Over the last two years Somague has sponsored a $400 million rail project between South Africa and Mozambique. Portugal's Caixa Geral de Depositos and Caixa Investimento were the lead arrangers for the financing of the transaction. In Brazil, Somagues is also carrying out a traffic study for a 474km-long road concession around the southern city of Sao Paolo.

Former state-owned Electricidade de Portugal (EDP) is similarly looking at opportunities abroad ? most recently the $1 billion Lajeado hydro-power plant in Brazil. Together with a local consortium led by Empresa de Electricidade Vale Paranapenema, EDP won a 35-year concession to build and operate a 900MW plant that will be operational by 2002. EDP holds a 27.6% stake in the venture.

EDP is also active in taking over ownership interests in newly privatized power, electric and water utilities across Latin America. In 1998 EDP - in a consortium with Teco Power and Spain's Iberdrola Ð won an 80% stake worth an estimated $520 million in Guatemala's Empresa Electrica de Guatemala. At the end of November this year EDP and UK's Thames Valley won the bid for a 45% $112 million stake in Chile's Empresa de Servicios Sanitarios de El Liberador in charge of a local water treatment plant.

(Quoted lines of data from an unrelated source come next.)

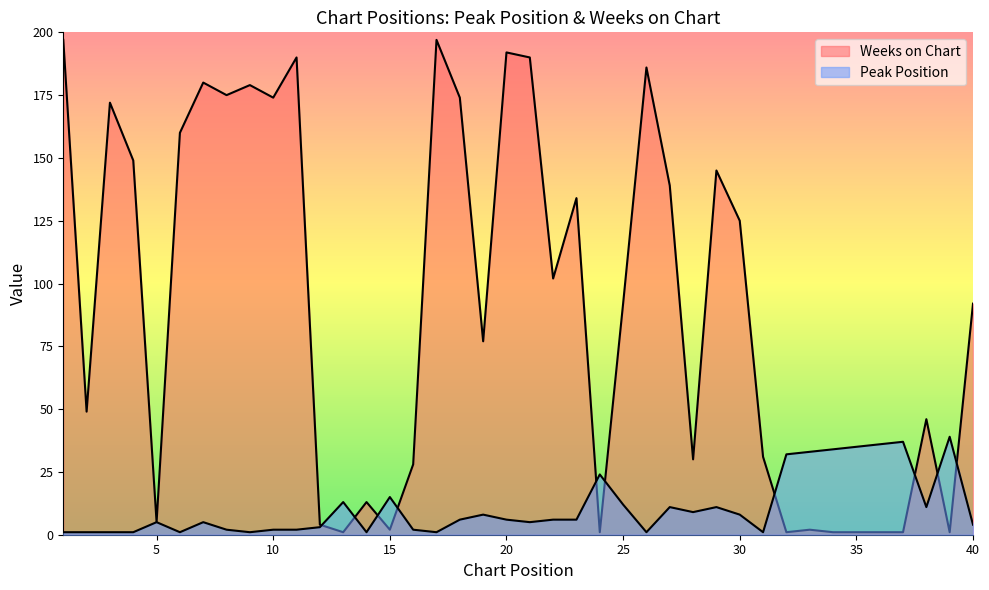

Reading left to right, transcribe all the data shown in this chart.

Peak Position: 1=1	2=1	3=1	4=1	5=5	6=1	7=5	8=2	9=1	10=2	11=2	12=3	13=13	14=1	15=15	16=2	17=1	18=6	19=8	20=6	21=5	22=6	23=6	24=24	25=12	26=1	27=11	28=9	29=11	30=8	31=1	32=32	33=33	34=34	35=35	36=36	37=37	38=11	39=39	40=4
Weeks on Chart: 1=197	2=49	3=172	4=149	5=5	6=160	7=180	8=175	9=179	10=174	11=190	12=4	13=1	14=13	15=2	16=28	17=197	18=174	19=77	20=192	21=190	22=102	23=134	24=1	25=92	26=186	27=139	28=30	29=145	30=125	31=31	32=1	33=2	34=1	35=1	36=1	37=1	38=46	39=1	40=92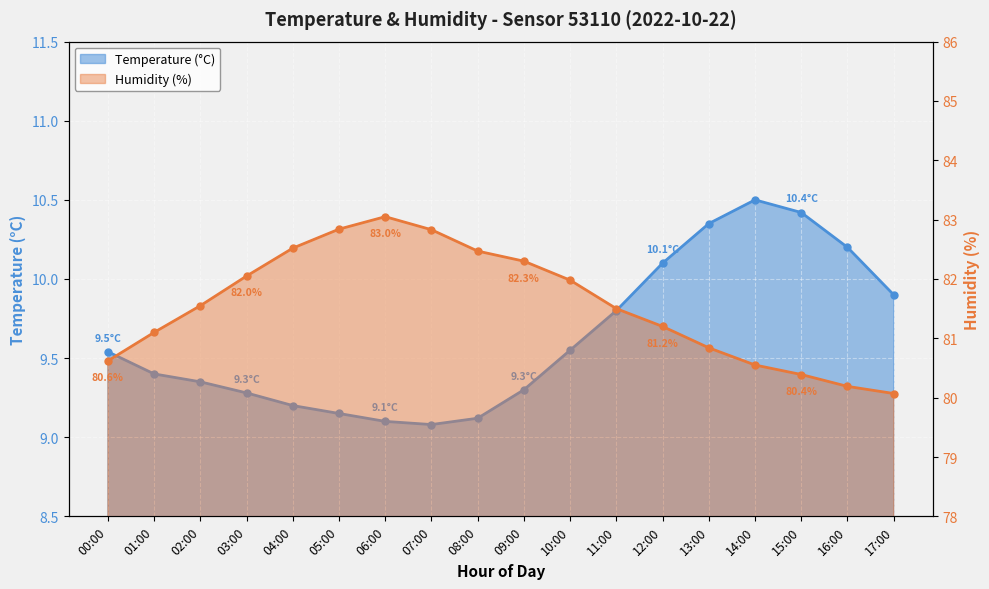

Is the value of Humidity (%) at 10:00 greater than the value of Temperature (°C) at 06:00?

Yes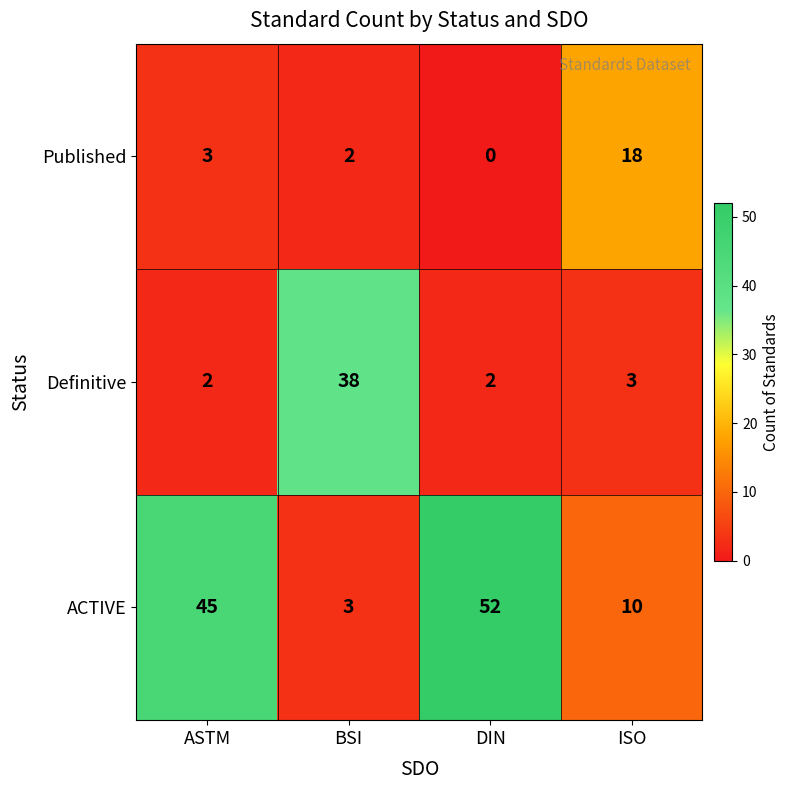

What is the difference between the highest and lowest values at DIN?

52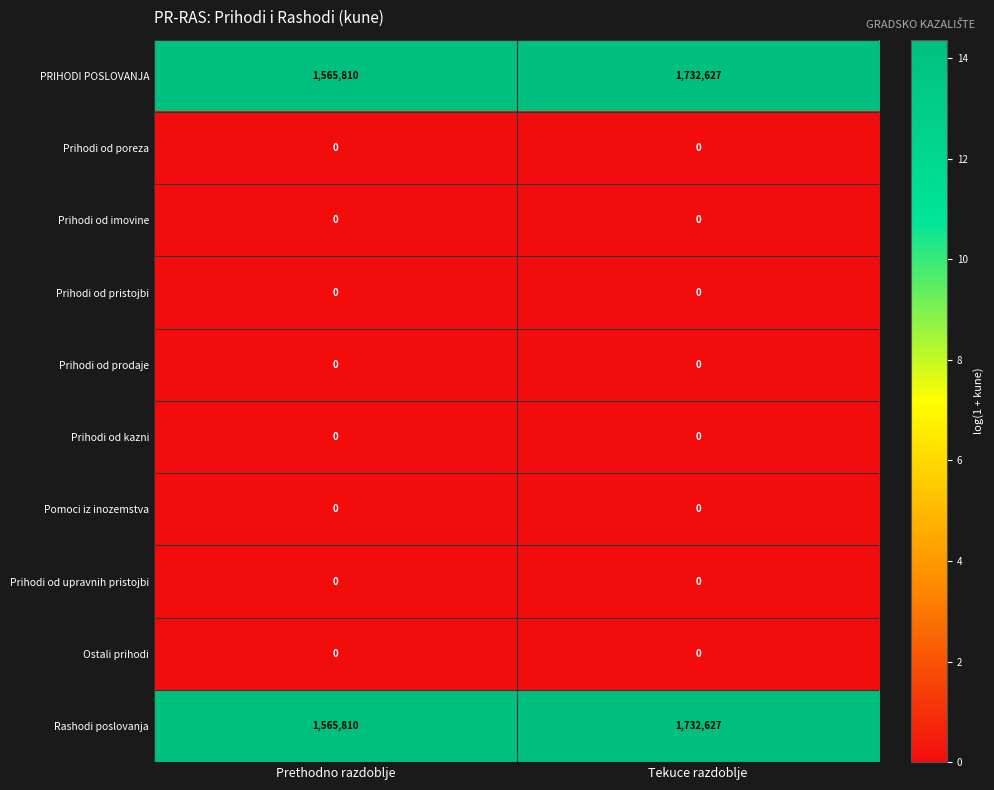

Is the value of Prihodi od pristojbi at Tekuce razdoblje greater than the value of Rashodi poslovanja at Prethodno razdoblje?

No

While Spanish and Portuguese sponsors compete for deals across Latin America and Southern Africa, there are interesting exceptions to the rule - particularly in North African countries such as Morocco and Algeria, the latter being the main supplier of gas to the Iberian peninsula.

Spain and Portugal are coming together for the development of the $1 billion Medi Telecom project in Morocco. In July this year Spain's Telefonica Internacional and Portugal Telecom won the bid against six other bidders for a 15-year concession to develop and operate Morocco's second GSM network.

Teaming up with local Afriquia and Banque Marocaine du Commerce Exteriour, the international consortium awarded Sweden's Ericsson a $109 million engineering procurement and construction contract. Financing came in August this year in the form of a $350 million 1-year bridge loan lead arranged by Spain's Argentaria, ABN Amro and Barclays.